» Задание: Можете переписать часть отрывка о Симонове, начиная с «Симонов добился своего» и заканчивая «чем он умалчивал.», заменив «аэроклубе» на «летной школе»?

» Фрагмент документа:
•••
Симонов добился своего и стал учиться летному делу. Как всегда, были какие-то препоны, отказы, но мало знали Симонова те люди, которые отказывали ему. Причем отказывали в Казани, в аэроклубе! Но он получил свидетельство. И летал успешно и на планерах, и на буксировщиках планеров Як-12, и еще кое на чем, о чем он умалчивал.

– Я не был бы тем, кем стал, – говорил позже Михаил Петрович, – если бы не почувствовал сам самолет в полете. Хорошо, что это совпало у меня с периодом, когда я только занялся конструированием летательных аппаратов. Именно тогда я почувствовал свое единение с машиной.

– Не вы первый до этого дошли, Михаил Петрович, – сказал я тогда. – Первым у нас в стране придумал учить конструкторов и ученых генерал Петров Иван Федорович, который после вступления в должность начальника ЦАГИ в 1940 году обязал ученых, работавших в этом почтенном научном центре, пройти курс летной подготовки. Такие мэтры авиационной науки, как М. Келдыш, В. Ветчинкин, С. Христианович, А. Дородницын, И. Остославский, С. Шишкин, Г. Свищев и другие, в течение всего летнего сезона свой рабочий день (с 6 утра) начинали на аэродроме, осваивая искусство управления самолетом. Все они (поначалу противившиеся нововведению) были искренне признательны Ивану Федоровичу.

– Откуда ты это узнал? – встрепенулся Симонов.

– В 1992 году ЦАГИ издал книжку И.Ф. Петрова «Авиация и вся жизнь», и там он подробно об этом рассказывает.

– Почему у меня нет этой книжки, почему никто в авиационном мире о ней не знает?

– Книга была издана тиражом – внимание! – 245 экземпляров.

– О, господи, вот уж воистину Иваны, не помнящие родства! В ЦАГИ о начальнике ЦАГИ издают книгу тиражом 245 экземпляров. Кто высчитывал эту цифру? Специально что ли, чтобы люди ничего не узнали о нем?

А каков заход: хочешь конструировать самолеты – научись на них летать! Здорово!
•••
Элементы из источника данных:
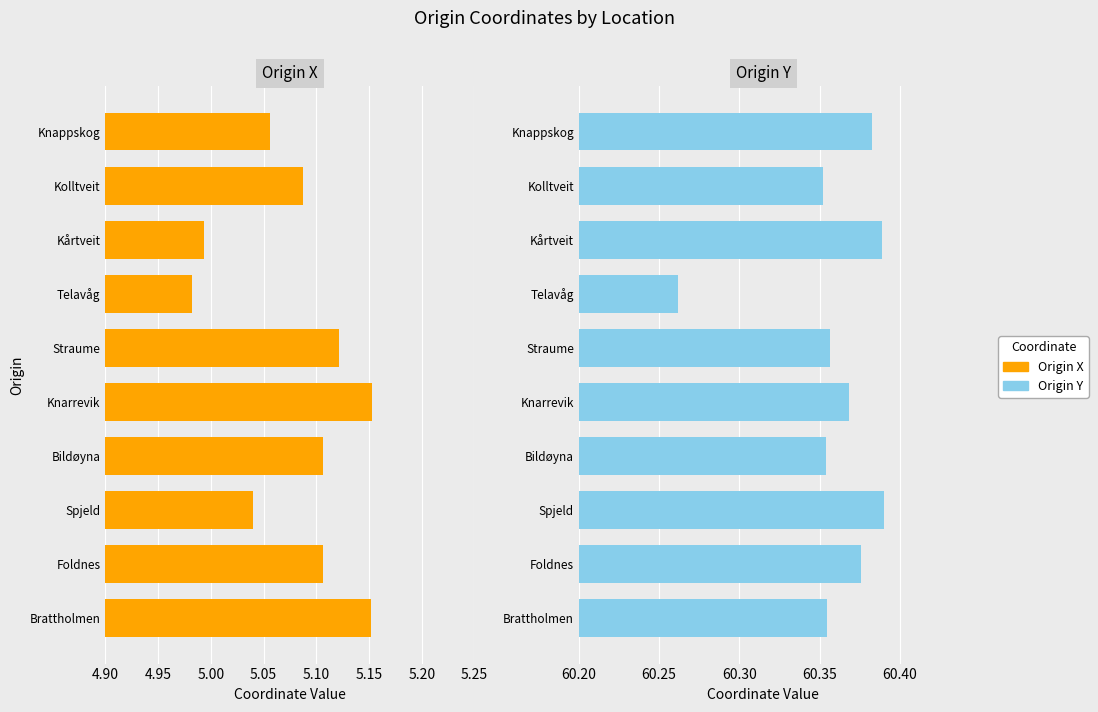

What is the minimum value for Origin Y?

60.3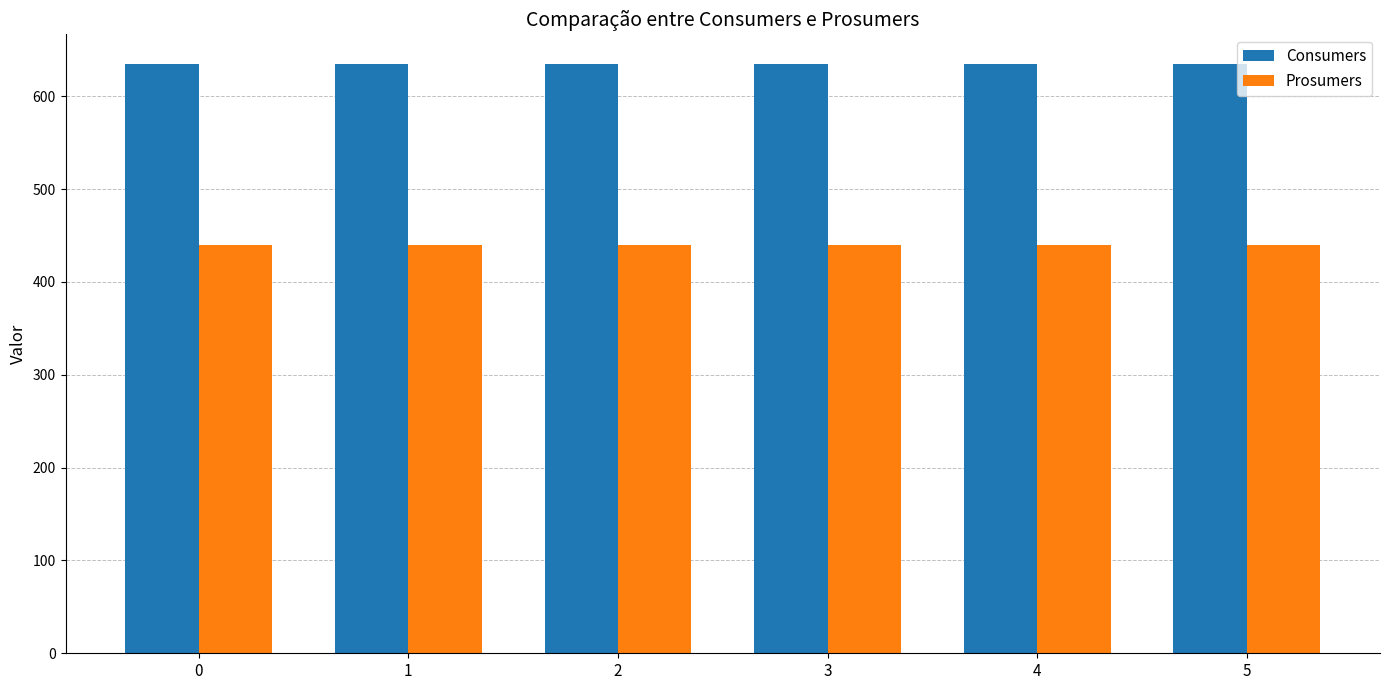

What is the spread (max minus min) of values at 0?

195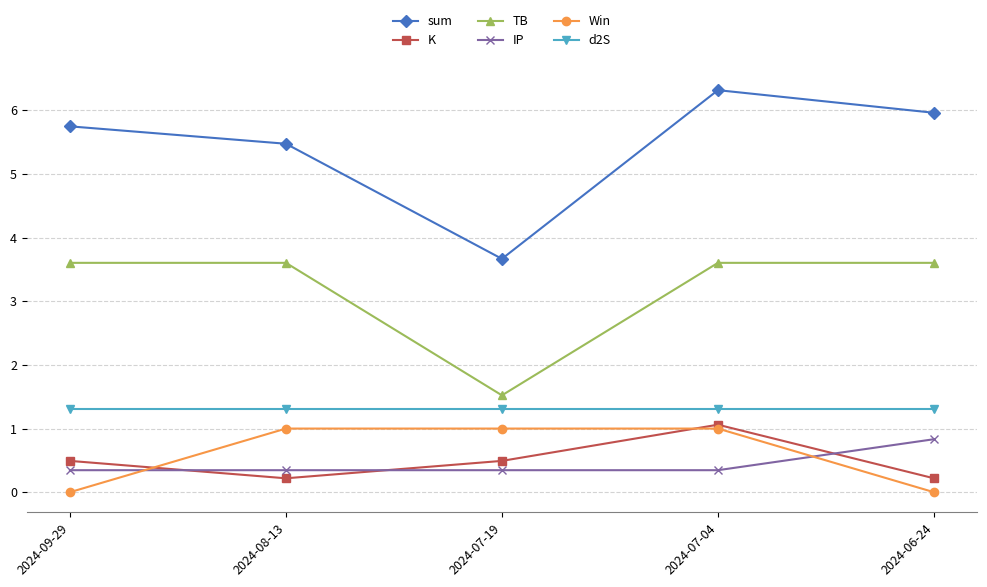

True or false: K has more than 1 points higher than both neighbors.

False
•••
» Поле ответа:
Симонов добился своего и стал учиться летному делу. Как всегда, были какие-то препоны, отказы, но мало знали Симонова те люди, которые отказывали ему. Причем отказывали в Казани, в летной школе! Но он получил свидетельство. И летал успешно и на планерах, и на буксировщиках планеров Як-12, и еще кое на чем, о чем он умалчивал.